As I write this, women across Iran are tearing off their head scarves, risking injury, imprisonment, and death to stand up for their freedom. And I think of how, around 40 years ago in Iran, literature professor Azar Nafisi turned her apartment into a classroom after she and her students were expelled from the university and forced into veils. One of the works they read was Lolita and another Pride and Prejudice.  I don’t know whether Nafisi could have predicted that they would find, in Nabokov’s novel, a depiction of the tyrannical men who were entrapping women in their own fantasies and, in Austen’s work, a radical call for women to resist social and parental pressure and to stand up for their right to make their own marital decisions. While these women might not have seen the road to effective political action at the time, maybe they are doing so now—or maybe they have passed some of that vision along to children and grandchildren. As Shelley notes, literature’s vision of freedom serves to keep the flame of hope alive in dark times, providing a space where the impossible can seem possible.

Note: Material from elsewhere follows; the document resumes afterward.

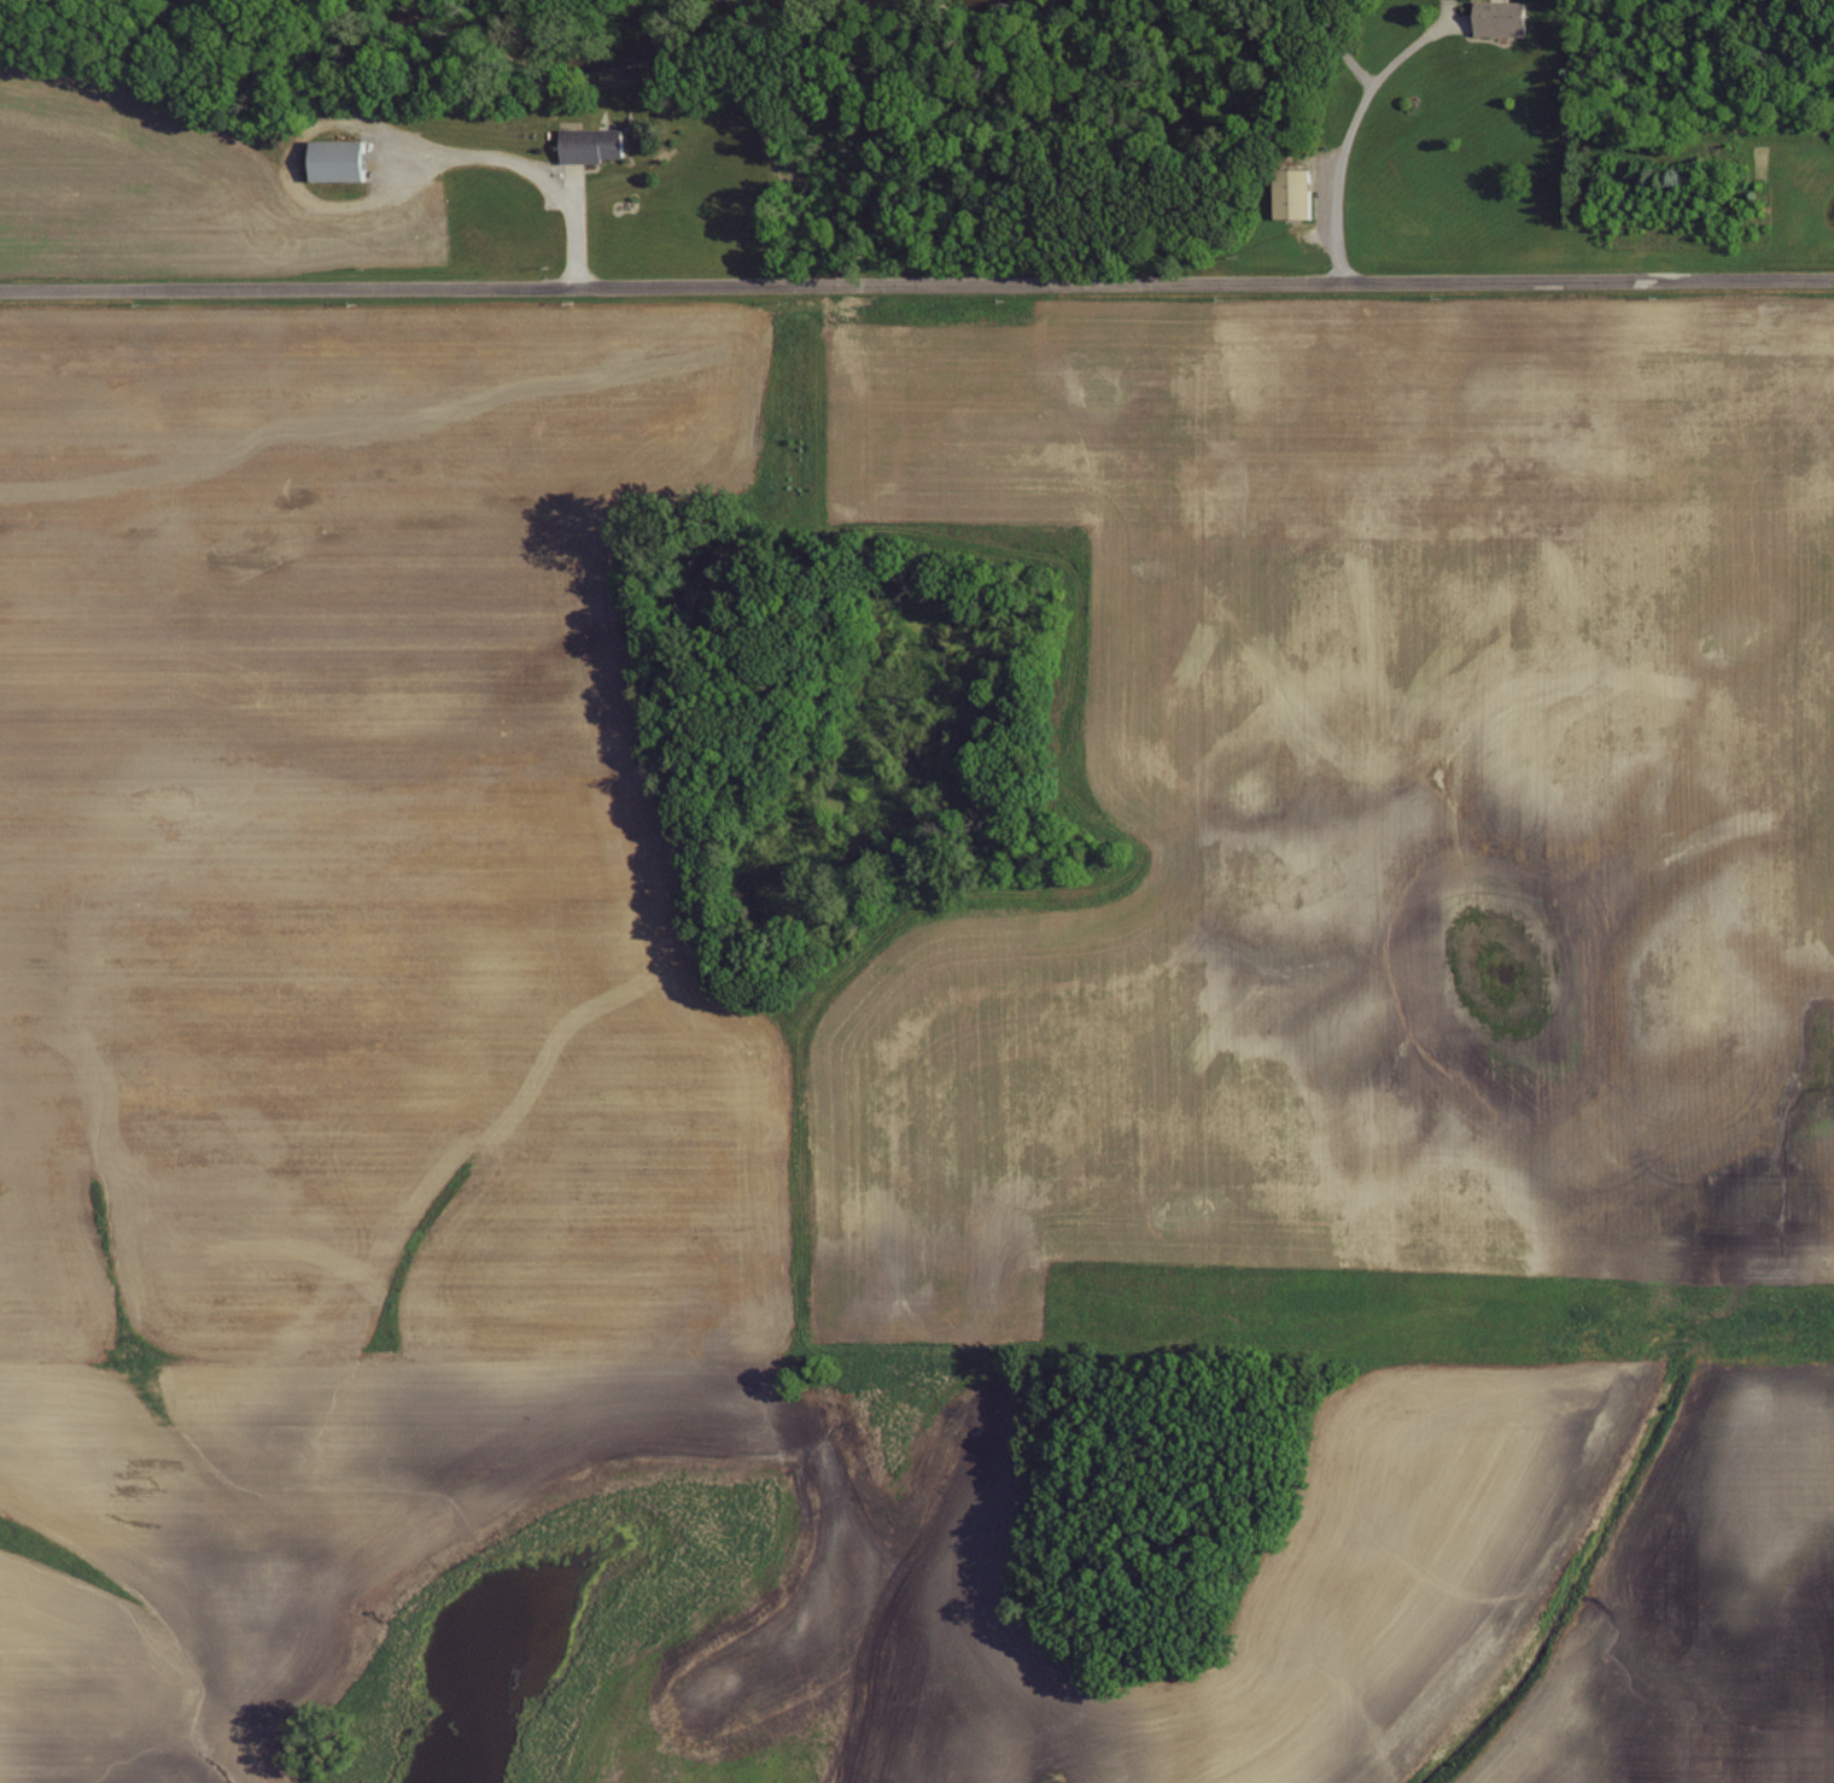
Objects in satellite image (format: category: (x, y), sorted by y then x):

Throughout the centuries, great thinkers have understood the tremendous energies at work in literary language—which is to say, language at its most thoughtful and intense. From personal experience and from observation, they know that losing oneself in a great poem or story can turn one upside down and inside out, while tapping into and harnessing this force can lead to foundational change. One of the most powerful tools for leading us to the individual and the social transformation we crave is at our fingertips. We have but to immerse, reflect, and act.